A perfect example of this is the mbed development kit.  I received one of these the other day and within three minutes of opening the packaging I had the "hello world" (flashing LED) program running and was thinking about what I could do next.  In no time at all, I made a basic binary clock!

Programming isn't hard anymore

For me, I think one of the biggest advances in this field is the fact that you can now use higher level languages like C++ to program microcontrollers in a way that is not that different to giving instructions to another human being.  The Arduino is probably easiest of all in this area due to having it's own specially designed programming language based on the ridiculously human Processing language.

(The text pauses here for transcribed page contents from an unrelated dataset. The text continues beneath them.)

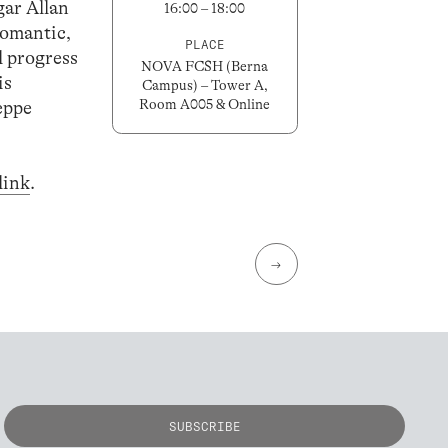
gar Allan
16:00 – 18:00
romantic,
PLACE
l progress
NOVA FCSH (Berna
is
Campus) – Tower A,
Room A005 & Online
eppe
link
.
→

To give you some idea of how much this has changed since I did micros at college, I'll give you a very simple example of a wait function.  On a modern microcontroller development kit it's as simple as using a command such as "wait (1);" in order to make your program wait 1 second before moving on to the next instruction.  Back in the old days you would have to know the speed of your clock (usually a factor of the processor speed) and count clock pulses in binary until you have a second's worth before exiting that loop and moving on.

What barriers?

It's not just the programming aspect that's getting easier either, the development environments themselves are becoming more accessible and easier to set up.  In the case of mbed all you do is plug the board into your computer (PC, Mac or whatever) and it appears as a flash drive with one html file to click on.  You are then redirected to their browser based IDE (Integrated Development Environment) in the cloud.

What's stopping you?

When you add all these factors together and combine with a site like DesignSpark, where you can find dev kit reviews, knowledge items and have the ability to ask questions related to the technology, there's very little to stop you from taking those first baby steps into a much wider world!